* Study text *

--- START ---

With reference to FIG. 5, the computing system 500 includes one or more processing units 510, 515 and memory 520, 525. In FIG. 5, this basic configuration 530 is included within a dashed line. The processing units 510, 515 execute computer-executable instructions. A processing unit can be a general-purpose central processing unit (CPU), processor in an application-specific integrated circuit (ASIC) or any other type of processor. In a multi-processing system, multiple processing units execute computer-executable instructions to increase processing power. For example, FIG. 5 shows a central processing unit 510 as well as a graphics processing unit or co-processing unit 515. The tangible memory 520, 525 may be volatile memory (e.g., registers, cache, RAM), non-volatile memory (e.g., ROM, EEPROM, flash memory, etc.), or some combination of the two, accessible by the processing unit(s). The memory 520, 525 stores software 580 implementing one or more innovations described herein, in the form of computer-executable instructions suitable for execution by the processing unit(s).

--- END ---

(Data excerpts)
--- START ---

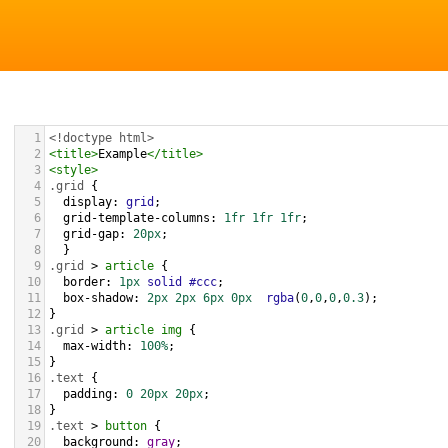
1
<!doctype html>
2
<
title
>
Example
</
title
>
3
<
style
>
4
.grid
 { 
5
display
: 
grid
;
6
grid-template-columns
: 
1fr
1fr
1fr
;
7
grid-gap
: 
20px
;
8
  }
9
.grid
 > 
article
 {
10
border
: 
1px
solid
#ccc
;
11
box-shadow
: 
2px
2px
6px
0px
rgba
(
0
,
0
,
0
,
0.3
);
12
}
13
.grid
 > 
article
img
 {
14
max-width
: 
100%
;
15
}
16
.text
 {
17
padding
: 
0
20px
20px
;
18
}
19
.text
 > 
button
 {
20
background
: 
gray
;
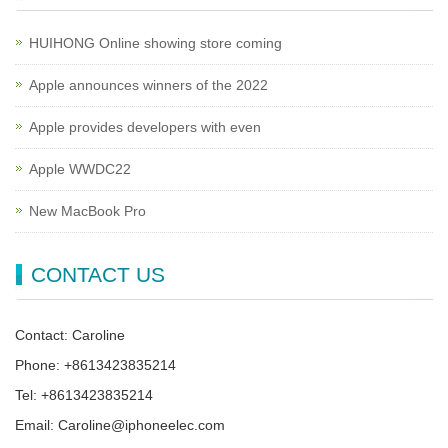
HUIHONG Online showing store coming
Apple announces winners of the 2022
Apple provides developers with even
Apple WWDC22
New MacBook Pro
CONTACT US
Contact: Caroline
Phone: +8613423835214
Tel: +8613423835214
Email: Caroline@iphoneelec.com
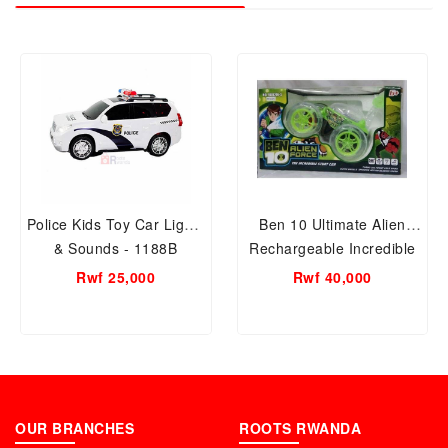
Police Kids Toy Car Lights
Ben 10 Ultimate Alien
& Sounds - 1188B
Rechargeable Incredible
Stunt Car - 9802M-3
Rwf 25,000
Rwf 40,000
(Green)
OUR BRANCHES
ROOTS RWANDA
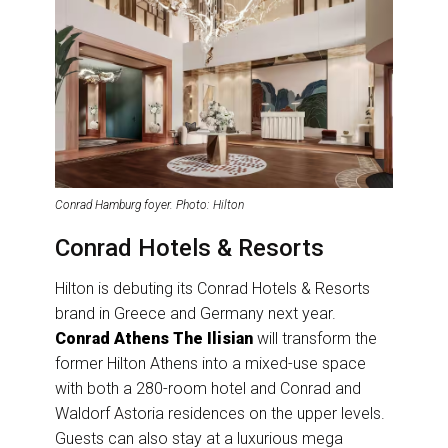
Conrad Hamburg foyer. Photo: Hilton
Conrad Hotels & Resorts
Hilton is debuting its Conrad Hotels & Resorts
brand in Greece and Germany next year.
Conrad Athens The Ilisian
will transform the
former Hilton Athens into a mixed-use space
with both a 280-room hotel and Conrad and
Waldorf Astoria residences on the upper levels.
Guests can also stay at a luxurious mega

--- END ---

* Activity list *
- 1) Rewrite the paragraph of the computing system passage that begins "With reference to FIG. 5" as a shorter bulleted list that keeps its main facts.
- 2) Pick up the computing system passage after its final sentence and continue it.

* Answers by item *
- 1)
- Computing system 500 includes processing units 510 and 515 and memory 520 and 525. In FIG. 5, this basic configuration 530 is enclosed in a dashed line.
- The processing units execute computer-executable instructions. A unit can be a general-purpose CPU, a processor in an ASIC, or any other type of processor.
- In a multi-processing system, several units execute instructions to increase processing power. FIG. 5 shows a CPU 510 and a graphics processing unit or co-processing unit 515.
- The tangible memory can be volatile (registers, cache, RAM), non-volatile (ROM, EEPROM, flash memory), or a combination of the two, and the processing units can access it.
- The memory stores software 580 that implements one or more of the innovations described, as computer-executable instructions the processing units can execute.

- 2)
A computing system may have additional features. For example, the computing system 500 includes storage 540, one or more input devices 550, one or more output devices 560, and one or more communication connections 570. An interconnection mechanism (not shown) such as a bus, controller, or network interconnects the components of the computing system 500. Typically, operating system software (not shown) provides an operating environment for other software executing in the computing system 500, and coordinates activities of the components of the computing system 500.

The tangible storage 540 may be removable or non-removable, and includes magnetic disks, magnetic tapes or cassettes, CD-ROMs, DVDs, or any other medium which can be used to store information and which can be accessed within the computing system 500. The storage 540 stores instructions for the software 580 implementing one or more innovations described herein.

The input device(s) 550 may be a touch input device such as a keyboard, mouse, pen, or trackball, a voice input device, a scanning device, or another device that provides input to the computing system 500. For video encoding, the input device(s) 550 may be a camera, video card, TV tuner card, or similar device that accepts video input in analog or digital form, or a CD-ROM or CD-RW that reads video samples into the computing system 500. The output device(s) 560 may be a display, printer, speaker, CD-writer, or another device that provides output from the computing system 500.

The communication connection(s) 570 enable communication over a communication medium to another computing entity. The communication medium conveys information such as computer-executable instructions, audio or video input or output, or other data in a modulated data signal. A modulated data signal is a signal that has one or more of its characteristics set or changed in such a manner as to encode information in the signal. By way of example, and not limitation, communication media can use an electrical, optical, RF, or other carrier.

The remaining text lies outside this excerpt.